§ **Job item**
Repeat all entries exactly.

(Dataset entries)
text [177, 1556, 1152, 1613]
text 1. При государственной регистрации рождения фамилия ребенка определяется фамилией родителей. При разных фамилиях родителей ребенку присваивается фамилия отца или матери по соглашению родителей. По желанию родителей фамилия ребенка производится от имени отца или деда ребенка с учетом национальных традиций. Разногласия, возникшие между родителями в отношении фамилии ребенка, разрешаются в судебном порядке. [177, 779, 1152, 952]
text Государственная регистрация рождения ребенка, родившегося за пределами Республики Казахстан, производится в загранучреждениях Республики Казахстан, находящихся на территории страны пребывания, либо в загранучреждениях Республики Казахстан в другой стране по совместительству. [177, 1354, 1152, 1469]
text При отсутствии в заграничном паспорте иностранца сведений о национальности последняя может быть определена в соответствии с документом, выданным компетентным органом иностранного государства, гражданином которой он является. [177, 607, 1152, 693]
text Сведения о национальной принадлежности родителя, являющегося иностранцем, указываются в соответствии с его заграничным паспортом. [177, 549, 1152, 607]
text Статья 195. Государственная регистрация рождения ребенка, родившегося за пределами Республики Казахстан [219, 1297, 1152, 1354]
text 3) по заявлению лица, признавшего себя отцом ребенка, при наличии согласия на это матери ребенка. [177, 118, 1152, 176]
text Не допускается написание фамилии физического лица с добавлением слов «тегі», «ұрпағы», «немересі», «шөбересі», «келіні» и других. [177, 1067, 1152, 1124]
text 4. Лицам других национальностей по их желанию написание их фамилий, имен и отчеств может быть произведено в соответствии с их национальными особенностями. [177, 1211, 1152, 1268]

§ **Answer for this exercise**
text [177, 1556, 1152, 1613]
text 1. При государственной регистрации рождения фамилия ребенка определяется фамилией родителей. При разных фамилиях родителей ребенку присваивается фамилия отца или матери по соглашению родителей. По желанию родителей фамилия ребенка производится от имени отца или деда ребенка с учетом национальных традиций. Разногласия, возникшие между родителями в отношении фамилии ребенка, разрешаются в судебном порядке. [177, 779, 1152, 952]
text Государственная регистрация рождения ребенка, родившегося за пределами Республики Казахстан, производится в загранучреждениях Республики Казахстан, находящихся на территории страны пребывания, либо в загранучреждениях Республики Казахстан в другой стране по совместительству. [177, 1354, 1152, 1469]
text При отсутствии в заграничном паспорте иностранца сведений о национальности последняя может быть определена в соответствии с документом, выданным компетентным органом иностранного государства, гражданином которой он является. [177, 607, 1152, 693]
text Сведения о национальной принадлежности родителя, являющегося иностранцем, указываются в соответствии с его заграничным паспортом. [177, 549, 1152, 607]
text Статья 195. Государственная регистрация рождения ребенка, родившегося за пределами Республики Казахстан [219, 1297, 1152, 1354]
text 3) по заявлению лица, признавшего себя отцом ребенка, при наличии согласия на это матери ребенка. [177, 118, 1152, 176]
text Не допускается написание фамилии физического лица с добавлением слов «тегі», «ұрпағы», «немересі», «шөбересі», «келіні» и других. [177, 1067, 1152, 1124]
text 4. Лицам других национальностей по их желанию написание их фамилий, имен и отчеств может быть произведено в соответствии с их национальными особенностями. [177, 1211, 1152, 1268]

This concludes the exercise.